Bloomfield sanctionne le statut ambigu du district d’Abidjan

Abidjan, la capitale économique de la Côte d'Ivoire, abrite également le siège de la plupart des représentations diplomatiques dans le pays. © Wikimedia Commons

L'agence de notation Bloomfield Investment a accordé la note "BB+" au district d'Abidjan. La capitale économique de la Côte d'Ivoire obtient une notation inférieure à celles de la ville de Dakar et de la commune du Plateau, son centre des affaires. Explications.

L’agence panafricaine Bloomfield Investment s’apprête à rendre publique sa première évaluation de la qualité de crédit du district d’Abidjan. Selon des documents consultés par Jeune Afrique, la capitale économique de la Côte d’Ivoire a été notée « BB+ » à long terme, avec des perspectives stables, et « B » à court terme avec des perspectives négatives.

Le district dirigé par le gouverneur Robert Beugré Mambé non seulement échoue à obtenir une note dite « d’investissement », mais obtient une notation inférieure à celle récoltée par la ville de Dakar (« BBB+ ») et même plus basse que celle attribuée par Bloomfield au Port autonome d’Abidjan (« A ») ou à la commune du plateau (« BBB-« ), le centre des affaires de la « Perle des lagunes ».

Pour justifier cette notation, l’agence dirigée par Stanislas Zézé revient en détail, dans le rapport accompagnant sa notation, sur l’étrange camisole administrative et légale dans laquelle est engoncé le district d’Abidjan : cette « collectivité locale de type particulier », qui dispose d’un « statut mixte entre organe décentralisé et organe décentré ».

Le District d’Abidjan a une capacité limitée à prévoir, de façon fiable, ses recettes globales.

Statut juridique

Le district d’Abidjan, composé des 10 communes de l’ancienne « ville » d’Abidjan et de trois sous-préfectures adjacentes, a vu son statut juridique et administratif varier drastiquement au cours des dernières décennies.

Commune de plein exercice jusqu’en 2001, la ville d’Abidjan devient en 2001 un district autonome, soit une collectivité territoriale de type particulier « dotée de la personnalité morale et de l’autonomie financière » et dont la structure des ressources est identique à celle des autres collectivités décentralisées. Pour autant, son gouverneur et ses vices-gouverneurs sont nommés par décret comme le sont les préfets de région et de département…

Une ordonnance de septembre 2011 vient ôter au district d’Abidjan l’autonomie financière et la personnalité morale et en fait pleinement un échelon « déconcentré » de l’administration.
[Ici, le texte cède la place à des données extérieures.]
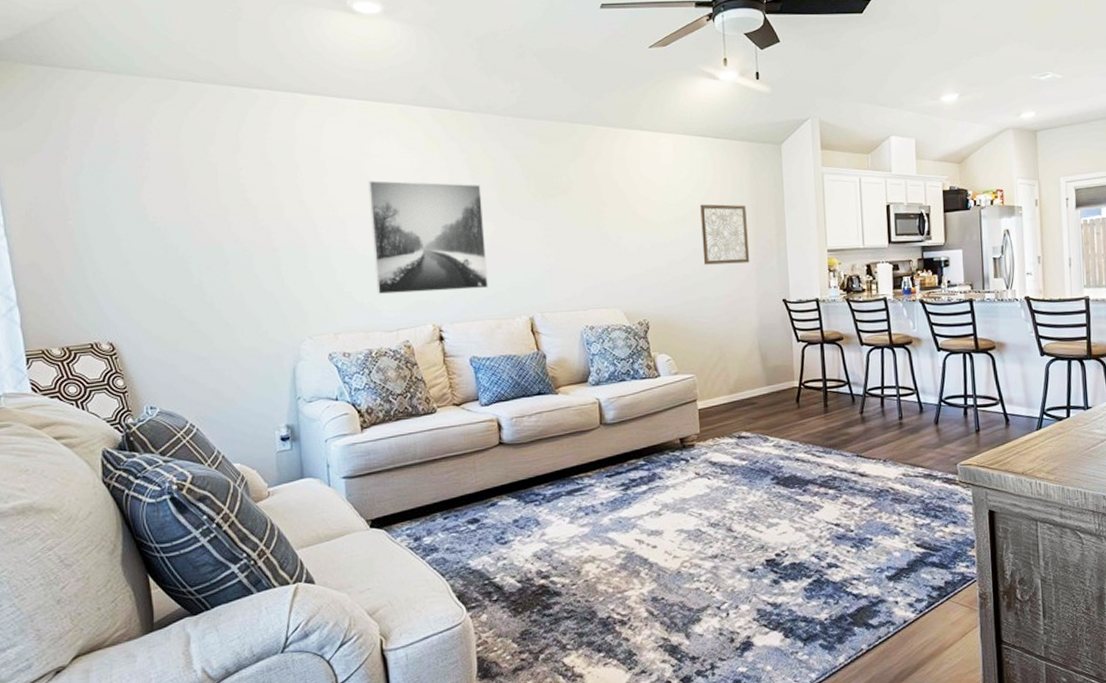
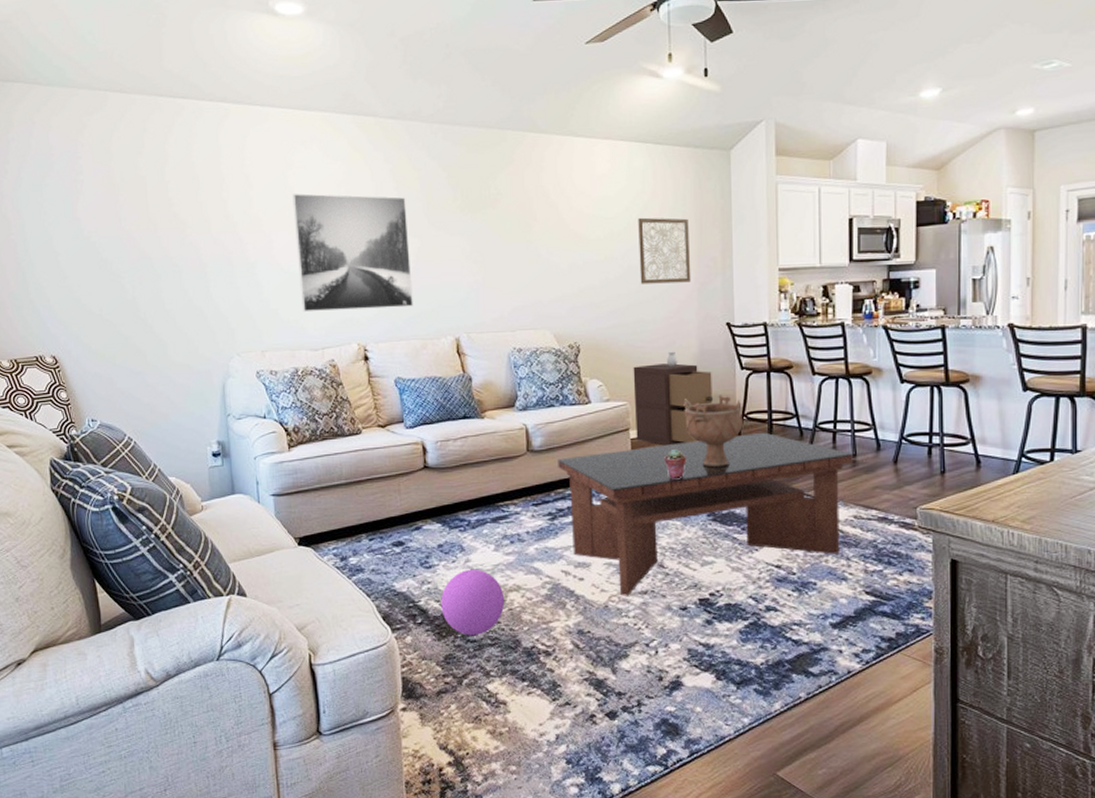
ball: none [517,542,580,610] -> present [441,569,505,636]
coffee table: none [630,399,899,561] -> present [558,432,853,596]
storage cabinet: none [699,326,774,415] -> present [633,351,714,446]
potted succulent: none [730,417,751,445] -> present [664,448,687,478]
decorative bowl: none [746,366,802,434] -> present [683,395,744,468]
En août 2014, chemin inverse, une nouvelle loi sur le statut du district lui accorde à nouveau ces deux attributs.

Aussi, aujourd’hui, le district d’Abidjan conserve un statut « hybride », avec des attributs et une forme juridique proches de celle des collectivités territoriales décentralisées, tout en conservant une gouvernance et des mandats d’exécution découlant des décisions du gouvernement et de l’administration.

Spéculatif

Vu cette ambiguïté, il n’est guère étonnant de lire dans le rapport de Bloomfield Investment que « le district d’Abidjan a une capacité limitée à prévoir, de façon fiable, ses recettes globales en raison, d’une part, des divers changements intervenus dans son statut, au cours de la période d’analyse, et d’autre part, de son statut mixte actuel ».

« Toute action de l’État, souligne l’agence de notation, peut affecter les prévisions financières du district et entraîner des difficultés à exécuter les dépenses initialement prévues au budget ».

Par exemple, entre 2009 et 2013, les recettes fiscales transférées ont représenté en moyenne 53,2 % des recettes de fonctionnement du district. Plus préoccupant encore, ces dernières connaissent des variations brutales : de 37,9 milliards de F CFA en 2009 24,2 milliards en 2010, de 46,9 milliards en 2012 à…. 5,131 milliards en 2013.

Autant d’ambiguïté et d’incertitudes qui expliquent que la note de crédit du district d’Abidjan entre dans la catégorie de celles dites « spéculatives ». Ceci alors même que cette collectivité abrite le principal aéroport et le 1er port du pays (90 % des échanges extérieurs), rassemble 25 % de ses habitants et concentre la plupart des administrations et des grandes entreprises ainsi que l’essentiel du tissu industriel de l’État (le deuxième en Afrique occidentale, derrière le Nigeria)…

Une absence de clarté et de lisibité dont est épargné la ville de Dakar, qui s’apprête à émettre ses premières obligations sur la Bourse des valeurs mobilières… à Abidjan.